[Opening Page extract section]

There must be many people who wish that Eiffel had won the object-oriented language contest against C++ and Smalltalk.

Some say that C++ won, not on its own merit, but because “the whole product” did what people wanted at a price they were willing to pay, whatever the relative worth of the core products Eiffel and C++. Although C++ became dominant, Eiffel is a much more interesting language and many developers like the precondition/postcondition checking that it does.

Throughout his career the language’s creator, Bertrand Meyer, has been among the most creative and experimental of program developers and is especially known for his introduction of Design by Contract, a technology for producing reliable software systems.

Originally developed for the Eiffel language, the concept of Design by Contract has influenced many other designs, in particular extensions to Java, C#, UML and the .NET framework.

Meyer, the author of 11 books including “Object-Oriented Software Construction”, one of the all-time best-sellers in computer science, has been the Professor of Software Engineering at ETH Zurich (the Swiss Federal Institute of Technology) since 2001. He’s the winner of numerous awards and honorary doctorates and was recently awarded 2.5-million Euros by the European Research Council to disprove the conventional wisdom that concurrent programming has to be horribly hard, by creating a better language for it. He wants to make this language simple and natural; a perfect assignment given the history of Eiffel.

RM:

Bernard, what prompted you to develop Eiffel?

BM:

Basically, it was an internal need. We had started a company in Santa Barbara called Interactive Software Engineering (ISE) while I was teaching at University of California and were developing a software engineering tool and we needed an environment to develop it in. I wanted an object-oriented environment but there was really nothing that was satisfactory at the time.

C++ existed but it wasn’t really my kind of field. I thought it was good as a stepping stone but not as an option.

SmallTalk was there too, but it was quite different, quite far from the kind of software delivering concerns that we had, so without thinking about it too much I jotted down a simple object-oriented notation.

I was very concerned about re-use so the first thing I did was to write the central primary classes and then we started to implement it. But as I say, it was for our own purposes, it was not meant to be a tool for others.

RM:

This was in the mid 1980s?

BM:

Yes, this was around late 1985 and one thing led to another. Eiffel was introduced to the public at the first OOPSLA conference in October of 1986 where it attracted considerable attention, leading us to release it as a commercial product at the end of that year.

I thought this was the state of the art but with real impact, no one else had anything that was helping to deliver impact at the time, so this is what the company then began to focus on then and what we have been focused on ever since.

RM:

Were there any especially difficult or frustrating problems you found when you were trying to develop it?

[Closing Page extract section]

Work to be completed:
From the Eiffel interview above, set down word for word everything from "C++ existed but" down to "the mid 1980s?".

[Opening Data below section]

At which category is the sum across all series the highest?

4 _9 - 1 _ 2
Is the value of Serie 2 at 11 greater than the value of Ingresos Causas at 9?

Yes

[Closing Data below section]

Task response:
C++ existed but it wasn’t really my kind of field. I thought it was good as a stepping stone but not as an option.

SmallTalk was there too, but it was quite different, quite far from the kind of software delivering concerns that we had, so without thinking about it too much I jotted down a simple object-oriented notation.

I was very concerned about re-use so the first thing I did was to write the central primary classes and then we started to implement it. But as I say, it was for our own purposes, it was not meant to be a tool for others.

RM:

This was in the mid 1980s?